Poor mans nitric acid would be ok for gold, the sulfate salts will not be a problem with gold, but if your nitrate salt was high in chlorides it could dissolve your gold when you do not want it to, the chlorides can be removed easily from your nitric acid see below.
With poor mans nitric acid the problem of using it with silver is not the small amount of chlorides the nitrate salt may have contained, as these can be removed easily.
The chloride ions can be removed from the nitric acid, by using silver nitrate solution, forming a precipitant of silver chloride; decanting the silver chloride would leave nitric acid chloride free.
When you make poor mans nitric acid using a nitrate salt and sulfuric acid, you make nitric acid mixed with a sodium or potassium sulfate salt, it is the Na2SO4, or K2SO4 that you try to precipitate out of solution, although chilling the solution you can remove more of these salts, you cannot remove them all without distilling your home made nitric acid, it is the sulfate salts that become a problem with your nitric when working with silver, this will form silver sulfate which is not very soluble, and the silver sulfate is harder to recover silver later (melting with iron).
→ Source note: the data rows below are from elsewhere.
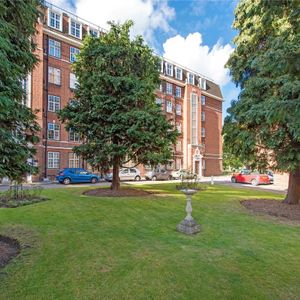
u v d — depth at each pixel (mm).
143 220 7727
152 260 4699
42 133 25953
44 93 26625
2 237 5996
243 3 10812
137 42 13984
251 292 3658
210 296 3535
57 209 9141
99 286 3748
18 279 3914
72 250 5148
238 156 11109
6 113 4539
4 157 4863
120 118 12453
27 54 5566
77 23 29469
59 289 3645
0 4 4297
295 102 3365
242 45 11266
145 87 13141
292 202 10406
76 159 29031
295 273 4289
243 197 12906
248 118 9125
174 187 17547
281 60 3348
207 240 5914
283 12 3736
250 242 5805
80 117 12852
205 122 45781
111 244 5535
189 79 43188
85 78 13562
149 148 13414
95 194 13156
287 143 8844
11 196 11250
You can use your homemade nitric acid for silver if you distill the nitric acid, for a more pure nitric, leaving the sulfate salt behind in the reaction vessel, the chlorides carried over in the distillation is cleaned up from the nitric with silver nitrate solution, as stated above, this way you can end up with a nitric acid solution free of sulfates or chlorides, which will make it easier to use on silver, or for parting your in-quartered gold where you wish to recover the silver.